Can you write out the forum thread on server backups from "We would like" up to and including "than whole files?", replacing "WAN" with "wide area network"?

:: PASSAGE TO READ

Backup question and "Incremental" tar in a way
 
hello,

We currently have several RHEL servers hosting oracle databases

the way we currently back these up is simply a nightly tar of the entire server to tape
(except for /sys /dev /proc /mnt /tmp )

Note that we do not stop the oracle database and I realise this is not the best way to backup an oracle database. That will be changed later this year. Note also that we have restored successfully from the tarball.

My question is not about that, however.

We would like to back up the server:
- to a NAS
- copy that tarball across a WAN to a remote site
thus we have a local copy and a remote copy, doing away with tapes

However, the tarballs range in size from 10 GB to about 200 GB and copying those across the WAN is much too slow.


?
Are there any tools that will allow us to
- backup to tar
- copy only the changes within the tarball (i.e. maybe just block level changes or compare two tarballs) between sites
or
- not use tar but still only backup the changed blocks rather than whole files?
?


note that all oracle files will change daily and so copyign the entire database files is not really an option.

We have looked at commercial options but these can be expensive.

When we have the ability to do incremental oracle backups later this year we can use RMAN for hot backups.


cheers,
A

chrism01 05-16-2012 07:03 PM

I'm surprised that you can recover a running Oracle DB using just tar when the DB was open...

Anyway, you could/should be compressing the tarball with -z (gzip) or -j (bzip2).

Also, if its backing up the same files all the time, use rsync to txmit/update the changes only http://linux.die.net/man/1/rsync.
Try the following flags to begin with '-avz'.
Set up the receiving acct to accept ssh-keys to avoid passwd interaction.

jschiwal 05-16-2012 07:40 PM

You can perform incremental backups using tar. See the section in the tar info manual about "incremental dumps". However if most of data backed up amounts to the database's files, they will be backed up every time, and you may not see much difference in size.

How large would a diff between two consecutive sql dumps be?

djlinuxquestions 05-16-2012 08:02 PM

Quote:

Originally Posted by chrism01 (Post 4680368)
I'm surprised that you can recover a running Oracle DB using just tar when the DB was open...

Anyway, you could/should be compressing the tarball with -z (gzip) or -j (bzip2).

Also, if its backing up the same files all the time, use rsync to txmit/update the changes only http://linux.die.net/man/1/rsync.
Try the following flags to begin with '-avz'.

::::
:: ENTRIES PROVIDED

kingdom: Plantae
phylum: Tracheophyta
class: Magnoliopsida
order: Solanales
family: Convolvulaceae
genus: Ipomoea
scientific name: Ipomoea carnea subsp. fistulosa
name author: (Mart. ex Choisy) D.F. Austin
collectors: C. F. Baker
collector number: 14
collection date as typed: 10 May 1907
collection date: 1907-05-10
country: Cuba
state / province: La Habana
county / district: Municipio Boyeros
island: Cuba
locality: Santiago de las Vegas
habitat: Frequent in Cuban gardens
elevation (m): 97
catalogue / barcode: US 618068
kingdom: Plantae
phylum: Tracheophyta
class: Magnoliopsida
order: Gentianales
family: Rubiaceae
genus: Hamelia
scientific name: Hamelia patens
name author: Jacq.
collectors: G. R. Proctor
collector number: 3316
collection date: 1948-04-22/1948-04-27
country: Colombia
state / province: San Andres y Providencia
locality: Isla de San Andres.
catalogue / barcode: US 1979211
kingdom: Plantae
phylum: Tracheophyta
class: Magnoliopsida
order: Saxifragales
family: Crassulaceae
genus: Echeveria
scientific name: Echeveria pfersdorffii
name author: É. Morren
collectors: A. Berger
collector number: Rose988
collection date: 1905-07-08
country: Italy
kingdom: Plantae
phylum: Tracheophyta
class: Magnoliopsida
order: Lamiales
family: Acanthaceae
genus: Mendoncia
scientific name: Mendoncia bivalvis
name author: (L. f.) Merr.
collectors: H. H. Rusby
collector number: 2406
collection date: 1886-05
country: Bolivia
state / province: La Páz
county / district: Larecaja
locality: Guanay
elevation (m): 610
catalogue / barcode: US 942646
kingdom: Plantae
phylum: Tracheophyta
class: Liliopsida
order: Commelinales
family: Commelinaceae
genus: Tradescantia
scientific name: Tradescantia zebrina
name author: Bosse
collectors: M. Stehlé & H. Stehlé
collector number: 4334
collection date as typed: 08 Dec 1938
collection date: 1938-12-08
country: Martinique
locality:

::::

REPLY TO THE EXERCISE:
We would like to back up the server:
- to a NAS
- copy that tarball across a wide area network to a remote site
thus we have a local copy and a remote copy, doing away with tapes

However, the tarballs range in size from 10 GB to about 200 GB and copying those across the wide area network is much too slow.


?
Are there any tools that will allow us to
- backup to tar
- copy only the changes within the tarball (i.e. maybe just block level changes or compare two tarballs) between sites
or
- not use tar but still only backup the changed blocks rather than whole files?